The only positive of the courses is that there’s an almost infinite possibility to repeat or translate sentences or phrases, which may (or may not), sooner or later, stick in the mind and the learner will slowly – very slowly – have enough neural connections to utilise in real-life circumstances. Once, in an earlier film, a character played by Antonio Banderas, who was captured and held captive by the Moors in a respectful manner, suddenly, after a few years, started to join the conversation of the Moors, who were taken aback and asked, Can you speak our language? The Banderas-character responded, I’ve had a lot of time listening to your discussions so I learned it.
It would be ideal if this fib could befall to real people. I am honestly afraid that there were people who believed him. In reality, this is impossible above the age of the babies and very small children. Above that age, the human brain needs more and explicit information and a lot more practice than those of babies. Here on Duolingo, we get a lot, we can repeat words and sentences endlessly but, mostly lacking grammar explanation and without conversational practice, the learner is in a very difficult situation. True, as it happened to me with German, the – almost – total ignorance of a target language can disappear as a result of the lot of spoken (recorded) input and the lot of repetitions in various forms of the target structures. But after two and a half years of relentless work of about 20 or more hours a week I have so far only been able to say a couple of sentences when necessary in Germany or Austria. Not much, not very confident, especially if I compare it to the progress of some of my – or my colleagues’ – English classes of yore, where students were able to conduct meaningful, though short and limited, conversations after a year or two of three hours of English classes a week.

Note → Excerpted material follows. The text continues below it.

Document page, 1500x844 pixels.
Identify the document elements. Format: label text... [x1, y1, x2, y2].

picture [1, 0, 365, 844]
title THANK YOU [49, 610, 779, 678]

So, to what extent can the learner accept and appreciate that insight Duo put up there suggesting that we can learn a language in 15 minutes a day? Given the circumstances on these courses, my informed guess is, almost zero within the framework of an average adult’s life span. One can collect “friends” in the system but can’t converse with them so, without that and without grammar explanations, I’m sure I’m right.
The only question remains, to what extent we can believe that we may be able to converse in a target language in the distant future using Duolingo. How many hours a day do we need over how many years to be conversational? In some languages, like in Dutch, or without English as the basis, the easy answer is never, as some of the courses are very (-very) short. With other languages, if you’re young enough and find frequent opportunities to talk to native speakers often enough, there’s a chance. But without that, and if you’re a bit (or more than a bit) older than young, I’m quite afraid you won’t ever speak, or at least understand spoken language, fluently. This is simply not the way to achieve that. Better go back to school or take a private course instead of, or at least besides, Duolingo.